The Council of Ministers, composed of the Foreign Ministers and another priority Minister appointed by each Member State, shall meet at least twice a year. The Committee of Ambassadors, composed of ambassadors or plenipotentiaries of IGAD Member States accredited in the country of IGAD headquarters, advises and directs the Executive Secretary. The purpose of this Council is to assist the Secretary in implementing the work plan approved by the Council of Ministers and in interpreting policies and guidelines that need further development. The Secretariat is the executive organ of the Authority and is headed by an Executive Secretary appointed by the Assembly of Heads of State or Government for a term of four years, which may be renewed once. In addition to the Office of the Executive Secretary, the Secretariat has three departments, one in the areas of economic cooperation, agriculture and environment, and political and humanitarian affairs. The IGAD member States are: Djibouti, Ethiopia, Kenya, Somalia, Sudan, Uganda and Eritrea. Eritrea became the seventh member of IGAD after its independence in 1993. 6 April 2020 (DJIBOUTI, Djibouti): The Executive Secretary of the Intergovernmental Authority on Development (IGAD), Mr. Workneh Gebeyehu, this morning presented a cheque worth $100,000 (approximately 17,775,000 Djiboutian francs) to the Secretary-General of the Ministry of Foreign Affairs and International Cooperation of the Republic of Djibouti, Mr. Mohamed Ali Hassan, as a sign of solidarity of the employees of the regional organization towards the Republic of Djibouti in its fight against COVID-19. 30. March 2020 (DJIBOUTI, Djibouti): The Heads of State and Government of the Intergovernmental Authority on Development (IGAD) today convened a special summit by videoconference to discuss an IGAD regional strategy to combat the spread of coronavirus (COVID-19) in the region.

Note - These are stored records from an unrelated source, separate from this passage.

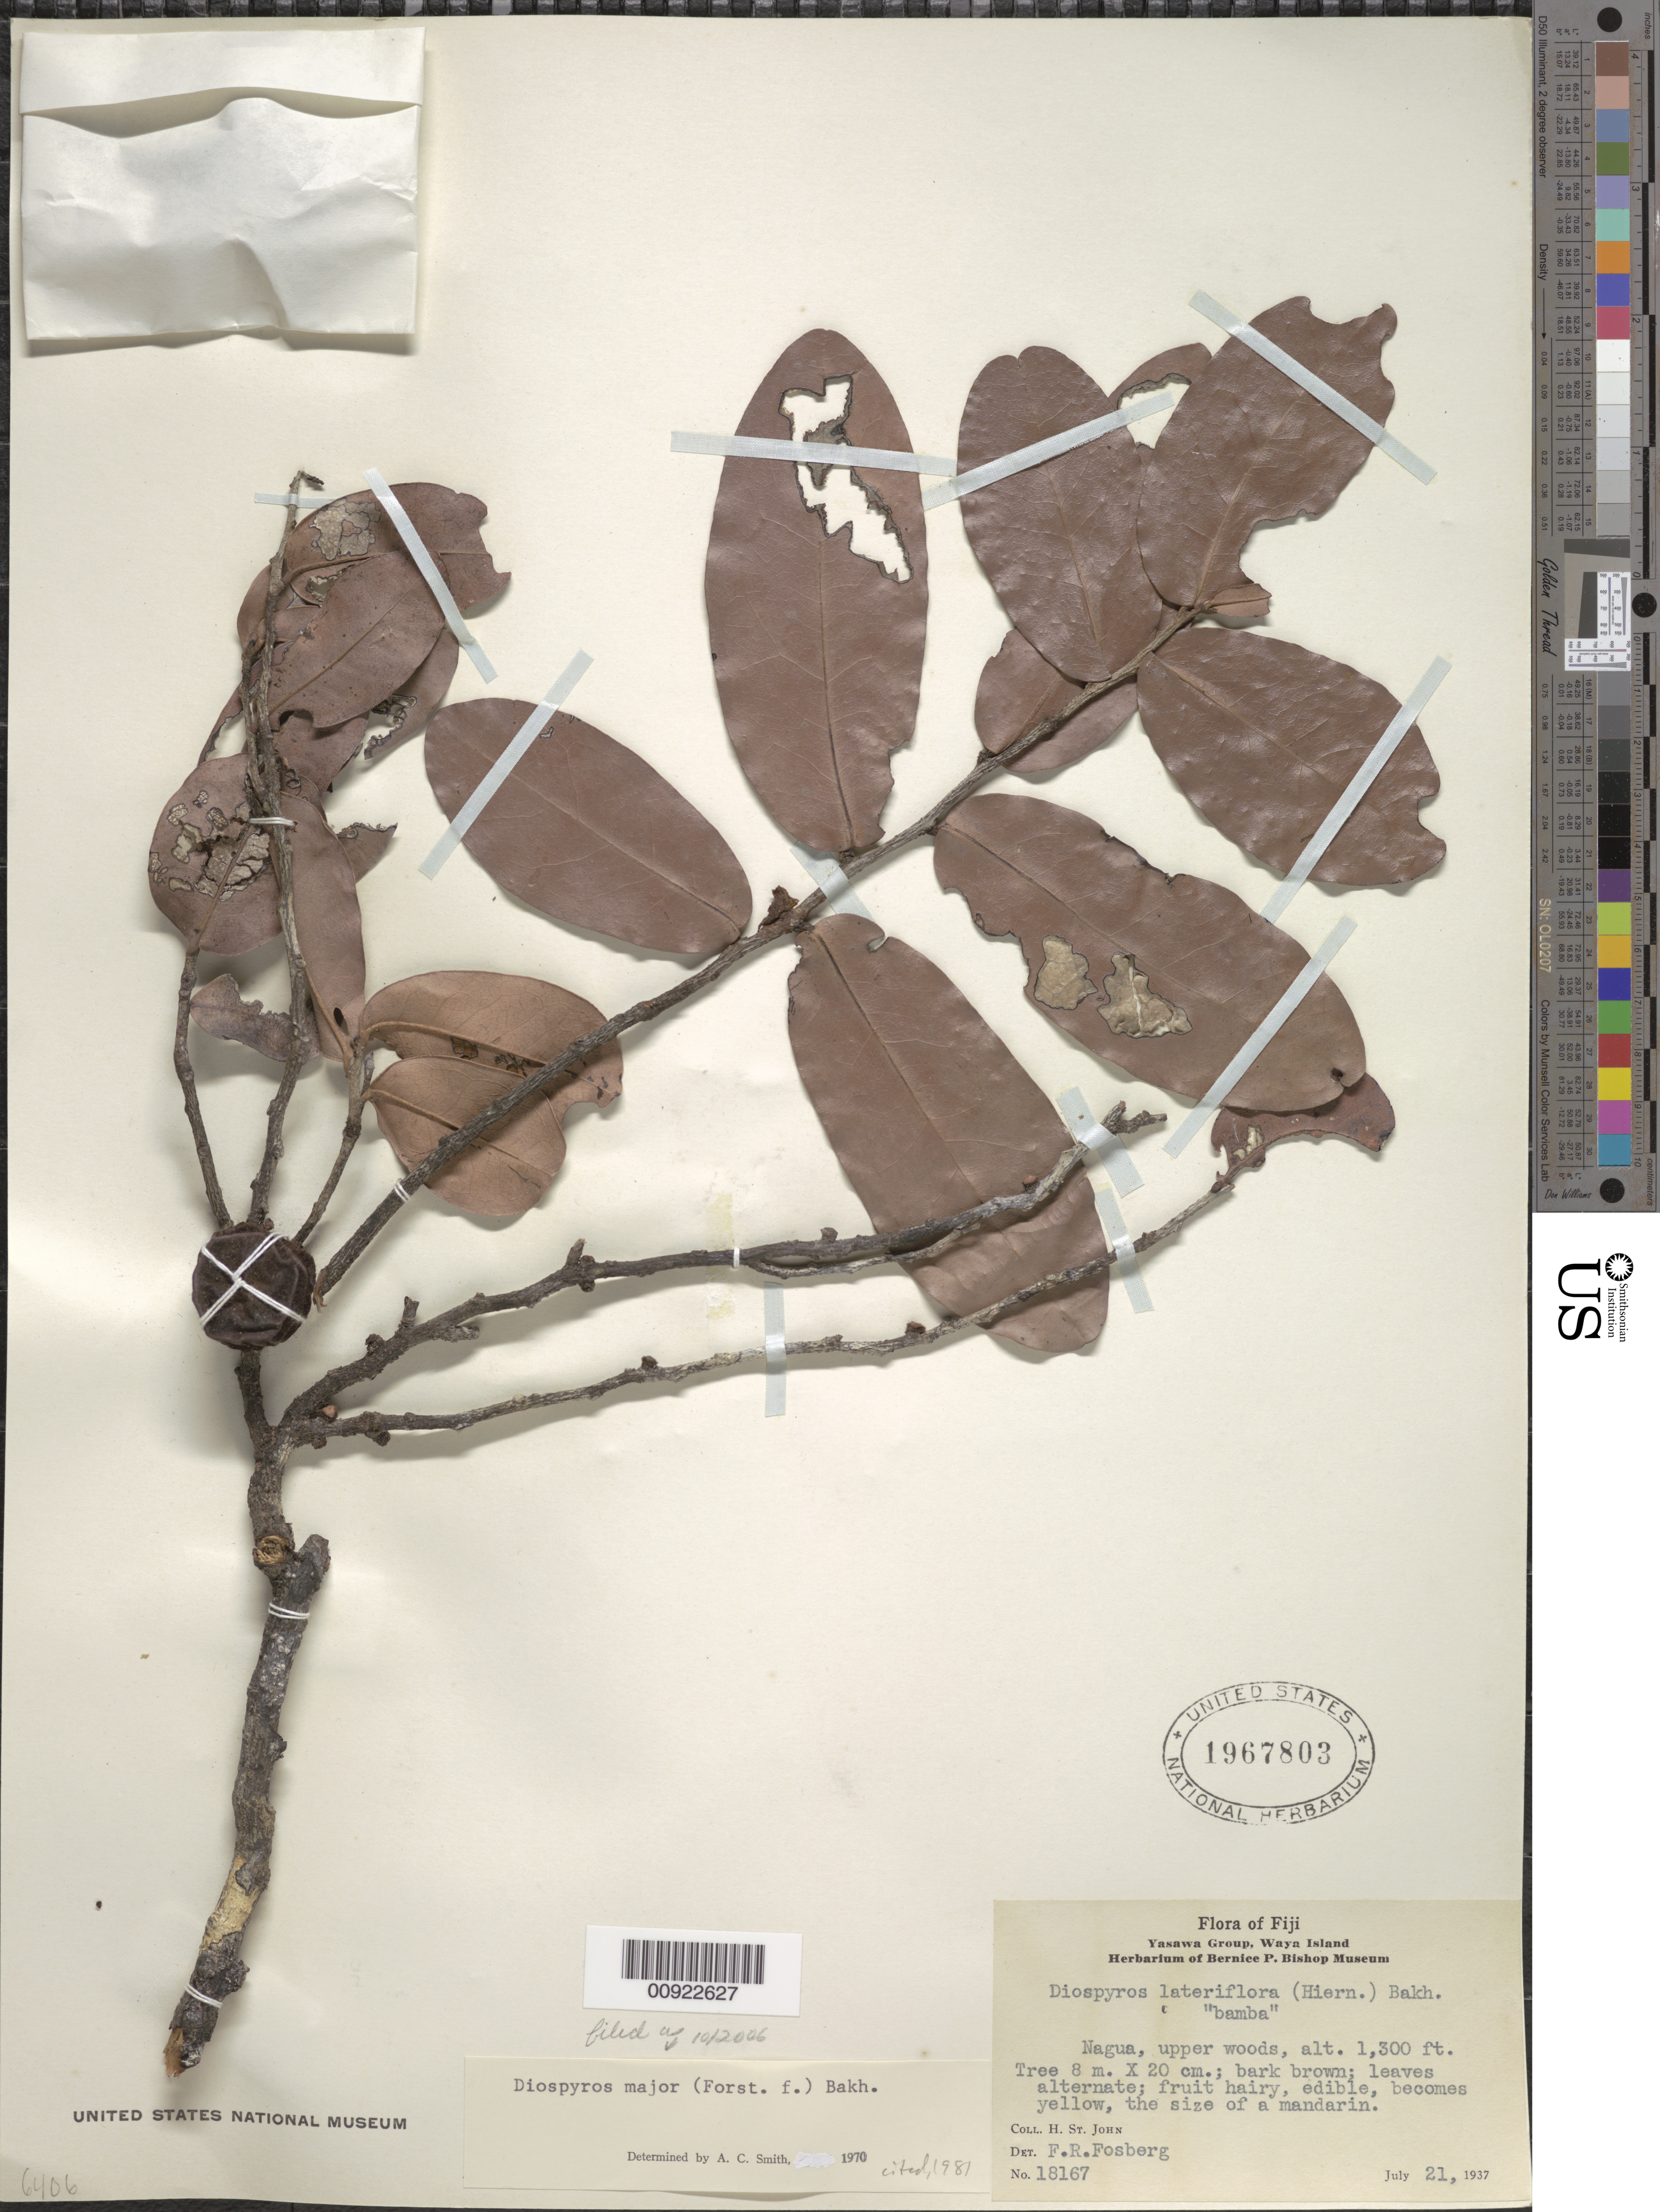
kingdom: Plantae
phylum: Tracheophyta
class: Magnoliopsida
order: Ericales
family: Ebenaceae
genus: Diospyros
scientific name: Diospyros major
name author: (G. Forst.) Bakh.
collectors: H. St. John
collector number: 18167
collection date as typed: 27 Jul 1937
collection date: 1937-07-27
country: Fiji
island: Waya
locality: Nagua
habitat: Upper woods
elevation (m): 396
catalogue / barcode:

Sources: IGAD Ministries of Health of Member States World Health Organization (WHO). 31 August 2020 (ADDIS ABABA, Ethiopia): The Intergovernmental Authority on Development (IGAD), in partnership with the European Union (EU) and the United Nations Office for Project Services (UNOPS) at Addis Ababa`s Bole International Airport, today hosted a €14 million handover ceremony for supplies and equipment as part of the broader €60 million EU health and health impacts response programme. socio-economic covid-19 in the igad region. Ethiopia. IGAD has several important institutions. The Assembly of Heads of State or Government, which meets at least once a year, shall be the supreme organ of the Authority. The Council of Ministers, composed of the Foreign Ministers and another priority Minister appointed by each Member State, shall meet at least twice a year. The Committee of Ambassadors, composed of ambassadors or plenipotentiaries of IGAD Member States accredited in the country of IGAD headquarters, advises and directs the Executive Secretary. The purpose of this Council is to assist the Secretary in implementing the work plan approved by the Council of Ministers and in interpreting policies and guidelines that need further development. The Secretariat shall be the executive organ of the Authority and shall be headed by an Executive Secretary appointed by the Assembly of Heads of State or Government for a term of four years, which may be renewed once […].